In order to do so, a Source[SendPacket]
needs to be created. The definition of SendPacket
is:
import org.apache.kafka.clients.producer.ProducerRecord
import ox.kafka.ReceivedMessage
case class SendPacket[K, V](send: List[ProducerRecord[K, V]], commit: List[ReceivedMessage[_, _]])
The send
list contains the messages to be sent (each message is a Kafka ProducerRecord
). The commit
list contains
the messages, basing on which the data to be sent was computed. These are the received messages, as produced by a
KafkaSource
. When committing, for each topic-partition that appears in the received messages, the maximum offset is
computed. For example:
import ox.kafka.{ConsumerSettings, KafkaDrain, KafkaSource, ProducerSettings, SendPacket}
import ox.kafka.ConsumerSettings.AutoOffsetReset
import ox.{IO, pipe, supervised}
import org.apache.kafka.clients.producer.ProducerRecord
supervised {
val consumerSettings = ConsumerSettings.default("my_group").bootstrapServers("localhost:9092").autoOffsetReset(AutoOffsetReset.Earliest)

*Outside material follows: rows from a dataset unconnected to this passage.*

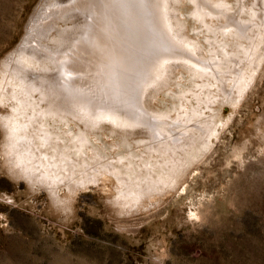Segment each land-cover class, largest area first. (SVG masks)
I'll return each mask as SVG.
<instances>
[{"label":"bare ground","instance_id":"bare-ground-1","mask_svg":"<svg viewBox=\"0 0 264 264\" xmlns=\"http://www.w3.org/2000/svg\"><path fill=\"white\" fill-rule=\"evenodd\" d=\"M105 5L95 8L104 24L96 32L92 28L88 47L74 44L82 24H68L79 18L67 8L61 12L64 24H54L57 16L50 18L52 26L36 24L46 43L22 47L7 62L0 103L9 108L0 121L9 163L30 182L56 196L63 184L75 193L107 175L116 181L115 203L129 207L172 188L218 136L221 107L241 99L262 64L264 0H154V26L137 10L128 16L142 40L131 39L136 51L127 45L122 53L132 51L124 55L126 72L93 79L105 95L70 81L62 86L57 75L82 65L73 62V54L93 51L98 43V52L108 54L107 30L114 32V43H122L126 17L117 16L118 8L107 12ZM117 45L112 58L120 63Z\"/></svg>","mask_w":264,"mask_h":264},{"label":"rangeland","instance_id":"rangeland-1","mask_svg":"<svg viewBox=\"0 0 264 264\" xmlns=\"http://www.w3.org/2000/svg\"><path fill=\"white\" fill-rule=\"evenodd\" d=\"M67 1L0 0V78L22 47L46 43L35 31L36 24L52 26L55 19L56 26L64 24V8L79 18L68 24L72 20L82 24L76 27L79 31L75 29L82 37L76 34V41L72 40L78 43L74 44L88 47L92 28L96 32L97 25L104 24L95 12L102 3L109 5L107 12L118 8L117 16L126 17V27L121 25L124 30L120 31L122 43H114V32L107 30L108 54L98 52L99 43L93 51L73 54V62L82 65L59 73L61 78L57 75L60 79L56 77V81L62 86L73 82L99 96L105 92L96 87V75L105 80L111 73L126 72L124 55L132 51L122 53L127 45L136 51L131 39L142 40L134 19L128 18L137 10L135 0H120L118 7L117 0H74L78 5ZM87 23L89 29H85ZM50 30L44 34L55 32ZM98 31L101 39L103 30ZM116 45L121 50L120 63L119 58H112ZM102 58L106 60L102 62ZM262 61L241 99L221 107L223 125L206 153L189 165L172 188L148 195L134 206L115 203L116 181L107 175L75 193L63 184L56 196L47 186L30 182L9 163L0 121V264H264V58ZM110 67L114 69L107 72ZM8 108L0 103V113Z\"/></svg>","mask_w":264,"mask_h":264},{"label":"water","instance_id":"water-1","mask_svg":"<svg viewBox=\"0 0 264 264\" xmlns=\"http://www.w3.org/2000/svg\"><path fill=\"white\" fill-rule=\"evenodd\" d=\"M134 7L139 11L147 22L151 25L155 24V11H154V0H144L143 3L135 0ZM148 17L147 18H145Z\"/></svg>","mask_w":264,"mask_h":264}]
</instances>
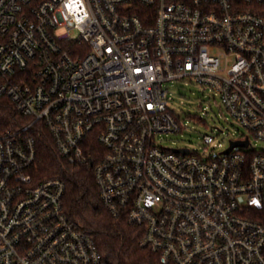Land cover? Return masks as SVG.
Here are the masks:
<instances>
[{
	"label": "built area",
	"instance_id": "obj_1",
	"mask_svg": "<svg viewBox=\"0 0 264 264\" xmlns=\"http://www.w3.org/2000/svg\"><path fill=\"white\" fill-rule=\"evenodd\" d=\"M0 79L29 121L0 131V264H104L35 175L41 127L160 264H264V0H0ZM185 80L247 131L219 156L161 145Z\"/></svg>",
	"mask_w": 264,
	"mask_h": 264
},
{
	"label": "trees",
	"instance_id": "obj_2",
	"mask_svg": "<svg viewBox=\"0 0 264 264\" xmlns=\"http://www.w3.org/2000/svg\"><path fill=\"white\" fill-rule=\"evenodd\" d=\"M28 122L17 114L9 98L0 96V131L16 130ZM33 138L37 149L34 169L37 179H58L65 184L64 209L76 227L93 238L104 264H160L155 254L140 245L144 231L124 218L112 217L105 209L92 167L72 165L62 159L44 127L34 132ZM93 148L100 149L96 143Z\"/></svg>",
	"mask_w": 264,
	"mask_h": 264
},
{
	"label": "rangeland",
	"instance_id": "obj_3",
	"mask_svg": "<svg viewBox=\"0 0 264 264\" xmlns=\"http://www.w3.org/2000/svg\"><path fill=\"white\" fill-rule=\"evenodd\" d=\"M170 93L169 107L181 118L184 128L178 134L164 136L162 146L219 156L229 149L231 141L247 135L246 129L223 110L219 97L214 98L212 93L194 81H179L170 88ZM206 135L213 137L212 144L203 143ZM258 146L262 148V145Z\"/></svg>",
	"mask_w": 264,
	"mask_h": 264
},
{
	"label": "water",
	"instance_id": "obj_4",
	"mask_svg": "<svg viewBox=\"0 0 264 264\" xmlns=\"http://www.w3.org/2000/svg\"><path fill=\"white\" fill-rule=\"evenodd\" d=\"M242 146V145H247V143H245V144H242V143H234V145L233 146ZM186 153H187V151H185Z\"/></svg>",
	"mask_w": 264,
	"mask_h": 264
}]
</instances>
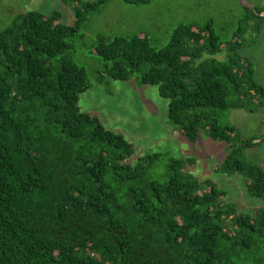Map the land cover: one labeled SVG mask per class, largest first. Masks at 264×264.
<instances>
[{
  "label": "trees",
  "instance_id": "trees-1",
  "mask_svg": "<svg viewBox=\"0 0 264 264\" xmlns=\"http://www.w3.org/2000/svg\"><path fill=\"white\" fill-rule=\"evenodd\" d=\"M63 1L72 23L59 10H28L0 30V264H264V206L239 212L213 179L185 170L189 158L157 151L130 163L134 145L81 109L91 81L72 52L110 0ZM262 13L247 9L227 40L209 21L181 23L161 49L143 32L100 34L89 49L104 60L101 83L157 85L190 141L205 131L227 142L219 171L243 175L248 194L264 200V166L245 158L262 142L228 120L232 109L264 105L243 54Z\"/></svg>",
  "mask_w": 264,
  "mask_h": 264
},
{
  "label": "rangeland",
  "instance_id": "rangeland-1",
  "mask_svg": "<svg viewBox=\"0 0 264 264\" xmlns=\"http://www.w3.org/2000/svg\"><path fill=\"white\" fill-rule=\"evenodd\" d=\"M255 6H264V0H151L141 5L110 0L101 11L89 15L83 36L76 39V49L72 52V59L86 69L91 81V87L80 95L81 109L99 116L107 128L122 133L134 145L130 163L157 151L189 158L186 171L201 180L213 179L225 191V202H233L239 212L251 214L264 206V200L248 194L243 175L230 176L219 171L230 152L228 143L210 138L205 131H201L197 142L190 141L170 121L169 99L160 95L157 85L140 84L135 78L116 80L110 76L101 83L99 70L104 60L89 48L100 34L130 36L143 32L150 36L154 47L161 49L170 43L181 23L209 21L221 38L227 40L239 27L247 9ZM28 10L45 13L59 10L64 23L74 20L71 6L63 0H0V30ZM226 54L224 49L218 57L225 58ZM243 54L252 59L256 78L264 85V26L260 32L251 29L246 34ZM228 120L237 125L244 137H259L262 144L247 148L245 158L264 166V105L255 112L232 109Z\"/></svg>",
  "mask_w": 264,
  "mask_h": 264
},
{
  "label": "built area",
  "instance_id": "built-area-1",
  "mask_svg": "<svg viewBox=\"0 0 264 264\" xmlns=\"http://www.w3.org/2000/svg\"><path fill=\"white\" fill-rule=\"evenodd\" d=\"M264 15V13H262Z\"/></svg>",
  "mask_w": 264,
  "mask_h": 264
}]
</instances>
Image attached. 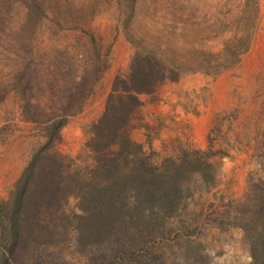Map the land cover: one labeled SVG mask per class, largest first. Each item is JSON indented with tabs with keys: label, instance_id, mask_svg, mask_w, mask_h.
Listing matches in <instances>:
<instances>
[{
	"label": "rangeland",
	"instance_id": "obj_1",
	"mask_svg": "<svg viewBox=\"0 0 264 264\" xmlns=\"http://www.w3.org/2000/svg\"><path fill=\"white\" fill-rule=\"evenodd\" d=\"M20 1L0 0V202L8 198L33 149L43 142L41 128L26 119L24 107H60L64 103L65 82L50 84L60 71L66 74L69 61L57 58L56 50L69 47L80 38L68 52L84 54L82 45L88 43L78 31L55 30V37L47 39L51 25L37 32L38 28L26 20L27 8ZM70 1L74 10L82 0ZM104 1L85 9L87 16L97 9L85 30L95 37L102 57L109 49L108 66L92 94L81 103L80 112L68 118L61 132L57 149L69 156H76L88 140L87 127L102 115L114 78L127 71L133 54L113 8L115 3L101 4ZM182 1H189V5L181 12L164 4H144L132 30L160 31L170 27L178 35L181 14L180 18L196 24L197 34L204 35L212 29L207 43L210 53H221L233 31L249 34L250 43L239 62L220 74H188L178 82L164 84L153 95L140 98L143 105L135 114L131 139L146 149L151 147L158 161L176 158L181 149L187 148H211L214 153L209 160L208 179L203 172H196L182 182L184 198L165 220L163 234L153 250L163 264H252L251 245L244 230L231 223L249 193L250 183L264 182V0ZM27 63H32L35 76L31 85L17 89L14 77L23 72ZM175 98L178 112L172 109L162 119L145 121L143 108L165 101L172 103ZM188 113L196 118V123L183 127L181 114ZM79 124L81 133L78 142L73 143L69 126ZM200 125H204L202 132ZM77 205L75 196L63 205L61 212L68 217L66 240L47 247L40 258L43 264H89V258L77 250L76 231L71 225L72 217L80 214Z\"/></svg>",
	"mask_w": 264,
	"mask_h": 264
},
{
	"label": "trees",
	"instance_id": "obj_2",
	"mask_svg": "<svg viewBox=\"0 0 264 264\" xmlns=\"http://www.w3.org/2000/svg\"><path fill=\"white\" fill-rule=\"evenodd\" d=\"M99 1H79L74 10L70 0L20 1L27 8L26 20L37 32L47 24L53 26L47 29V39L55 37V30L78 31L88 43L82 45L84 54L68 52L80 38L56 50L57 58L69 61L66 74L60 71L50 84L65 82L64 103L54 110L27 103L24 107L26 119L41 128L43 142L33 149L8 198L0 202V264H43L40 258L47 247L66 240L68 217L61 211L71 196L78 198L80 212L71 223L76 247L89 258V264H163L153 245L163 234L165 220L184 198L182 182L196 172H203L208 179L209 160L214 157L211 148L181 149L176 158L158 161L151 147L146 149L131 139L142 95H153L164 84L178 82L188 74L218 75L238 63L249 47L250 35L233 31L221 53H210L207 43L212 29L197 34L196 24L180 18L181 14L178 35L170 27L132 30L144 4H164L181 12L189 1L101 2L115 3L113 8L133 54L127 71L114 78L102 115L87 127L89 137L80 152L69 156L58 151L68 118L80 112L81 103L92 94L108 66L109 49L102 57L95 37L85 30L97 9L89 16L84 11ZM33 76L32 63H27L14 77L15 88L31 85ZM231 224L244 230L252 264H264V182L250 183Z\"/></svg>",
	"mask_w": 264,
	"mask_h": 264
},
{
	"label": "crops",
	"instance_id": "obj_3",
	"mask_svg": "<svg viewBox=\"0 0 264 264\" xmlns=\"http://www.w3.org/2000/svg\"><path fill=\"white\" fill-rule=\"evenodd\" d=\"M142 97V96H141ZM177 99H172V103H168L167 101L165 102H160L159 104H156L155 106H147L146 108H143V112L146 113L147 117L145 116L144 119L145 121H148L150 123V120L152 119H157V118H163L165 117L167 114H169L170 112H172V109H176L175 111L178 112V105H177ZM142 109V108H141ZM146 110L149 112H146ZM181 117L183 119V127L184 126H191V123L193 122V125L196 123V118H194V116L190 113L186 114L184 116V114H181ZM198 120V119H197ZM82 125H73V126H69V130H71V135L73 138V143L78 142V137L81 133V127ZM73 128V129H72ZM196 129V128H195ZM199 130L200 132H202V130H204V125H200L199 126ZM139 142H141L142 139H137Z\"/></svg>",
	"mask_w": 264,
	"mask_h": 264
}]
</instances>
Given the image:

val producerSettings = ProducerSettings.default.bootstrapServers("localhost:9092")
val sourceTopic = "source_topic"
val destTopic = "dest_topic"
IO.unsafe:
KafkaSource
.subscribe(consumerSettings, sourceTopic)
.map(in => (in.value.toLong * 2, in))
.map((value, original) => SendPacket(ProducerRecord[String, String](destTopic, value.toString), original))
.pipe(KafkaDrain.publishAndCommit(producerSettings))
}
The offsets are committed every second in a background process.
To publish data as a mapping stage:
import ox.channels.Source
import ox.kafka.ProducerSettings
import ox.kafka.KafkaStage.*
import ox.{IO, supervised}
import org.apache.kafka.clients.producer.{ProducerRecord, RecordMetadata}
supervised {
val settings = ProducerSettings.default.bootstrapServers("localhost:9092")
IO.unsafe:
val metadatas: Source[RecordMetadata] = Source
.fromIterable(List("a", "b", "c"))
.mapAsView(msg => ProducerRecord[String, String]("my_topic", msg))
.mapPublish(settings)
// process the metadatas source further
}